What you have to do
Copy every line of the records below that holds the word "funcionan".

--- Data supplied ---

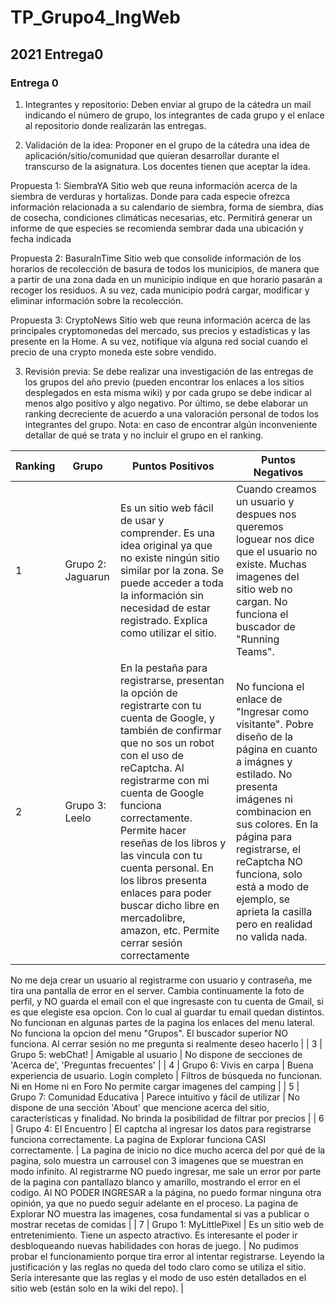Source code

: # TP_Grupo4_IngWeb

## 2021 Entrega0

### Entrega 0
1. Integrantes y repositorio: Deben enviar al grupo de la cátedra un mail indicando el número de grupo, los integrantes de cada grupo y el enlace al repositorio donde realizarán las entregas.

2. Validación de la idea: Proponer en el grupo de la cátedra una idea de aplicación/sitio/comunidad que quieran desarrollar durante el transcurso de la asignatura. Los docentes tienen que aceptar la idea.

Propuesta 1: SiembraYA
Sitio web que reuna información acerca de la siembra de verduras y hortalizas.
Donde para cada especie ofrezca información relacionada a su calendario de siembra, forma de siembra, días de cosecha, condiciones climáticas necesarias, etc.
Permitirá generar un informe de que especies se recomienda sembrar dada una ubicación y fecha indicada 

Propuesta 2: BasuraInTime
Sitio web que consolide información de los horarios de recolección de basura de todos los municipios, de manera que a partir de una zona dada en un municipio indique en que horario pasarán a recoger los residuos. A su vez, cada municipio podrá cargar, modificar y eliminar información sobre la recolección.

Propuesta 3: CryptoNews
Sitio web que reuna información acerca de las principales cryptomonedas del mercado, sus precios y estadísticas y las presente en la Home. A su vez, notifique vía alguna red social cuando el precio de una crypto moneda este sobre vendido. 


3. Revisión previa: Se debe realizar una investigación de las entregas de los grupos del año previo (pueden encontrar los enlaces a los sitios desplegados en esta misma wiki) y por cada grupo se debe indicar al menos algo positivo y algo negativo. Por último, se debe elaborar un ranking decreciente de acuerdo a una valoración personal de todos los integrantes del grupo. Nota: en caso de encontrar algún inconveniente detallar de qué se trata y no incluir el grupo en el ranking.

| Ranking | Grupo | Puntos Positivos | Puntos Negativos |
| --- | --- | --- | --- |
| 1 | Grupo 2: Jaguarun | Es un sitio web fácil de usar y comprender. Es una idea original ya que no existe ningún sitio similar por la zona. Se puede acceder a toda la información sin necesidad de estar registrado. Explica como utilizar el sitio. | Cuando creamos un usuario y despues nos queremos loguear nos dice que el usuario no existe. Muchas imagenes del sitio web no cargan. No funciona el buscador de "Running Teams". |
| 2 | Grupo 3: Leelo | En la pestaña para registrarse, presentan la opción de registrarte con tu cuenta de Google, y también de confirmar que no sos un robot con el uso de reCaptcha. Al registrarme con mi cuenta de Google funciona correctamente. Permite hacer reseñas de los libros y las vincula con tu cuenta personal. En los libros presenta enlaces para poder buscar dicho libre en mercadolibre, amazon, etc. Permite cerrar sesión correctamente | No funciona el enlace de "Ingresar como visitante". Pobre diseño de la página en cuanto a imágnes y estilado. No presenta imágenes ni combinacion en sus colores. En la página para registrarse, el reCaptcha NO funciona, solo está a modo de ejemplo, se aprieta la casilla pero en realidad no valida nada.
No me deja crear un usuario al registrarme con usuario y contraseña, me tira una pantalla de error en el server. Cambia continuamente la foto de perfil, y NO guarda el email con el que ingresaste con tu cuenta de Gmail, si es que elegiste esa opcion. Con lo cual al guardar tu email quedan distintos.
No funcionan en algunas partes de la pagina los enlaces del menu lateral. No funciona la opcion del menu "Grupos".
El buscador superior NO funciona. Al cerrar sesión no me pregunta si realmente deseo hacerlo |
| 3 | Grupo 5: webChat! | Amigable al usuario | No dispone de secciones de 'Acerca de', 'Preguntas frecuentes' |
| 4 | Grupo 6: Vivis en carpa | Buena experiencia de usuario. Login completo | Filtros de búsqueda no funcionan. Ni en Home ni en Foro No permite cargar imagenes del camping |
| 5 | Grupo 7: Comunidad Educativa | Parece intuitivo y fácil de utilizar | No dispone de una sección 'About' que mencione acerca del sitio, características y finalidad. No brinda la posibilidad de filtrar por precios |
| 6 | Grupo 4: El Encuentro | El captcha al ingresar los datos para registrarse funciona correctamente. La pagina de Explorar funciona CASI correctamente. | La pagina de inicio no dice mucho acerca del por qué de la pagina, solo muestra un carrousel con 3 imagenes que se muestran en modo infinito. 
Al registrarme NO puedo ingresar, me sale un error por parte de la pagina con pantallazo blanco y amarillo, mostrando el error en el codigo.
Al NO PODER INGRESAR a la página, no puedo formar ninguna otra opinión, ya que no puedo seguir adelante en el proceso.
La pagina de Explorar NO muestra las imagenes, cosa fundamental si vas a publicar o mostrar recetas de comidas |
| 7 | Grupo 1: MyLittlePixel | Es un sitio web de entretenimiento. Tiene un aspecto atractivo. Es interesante el poder ir desbloqueando nuevas habilidades con horas de juego.  | No pudimos probar el funcionamiento porque tira error al intentar registrarse. Leyendo la justificación y las reglas no queda del todo claro como se utiliza el sitio. Sería interesante que las reglas y el modo de uso estén detallados en el sitio web (están solo en la wiki del repo). |

###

---

Answer section
No funcionan en algunas partes de la pagina los enlaces del menu lateral. No funciona la opcion del menu "Grupos".
| 4 | Grupo 6: Vivis en carpa | Buena experiencia de usuario. Login completo | Filtros de búsqueda no funcionan. Ni en Home ni en Foro No permite cargar imagenes del camping |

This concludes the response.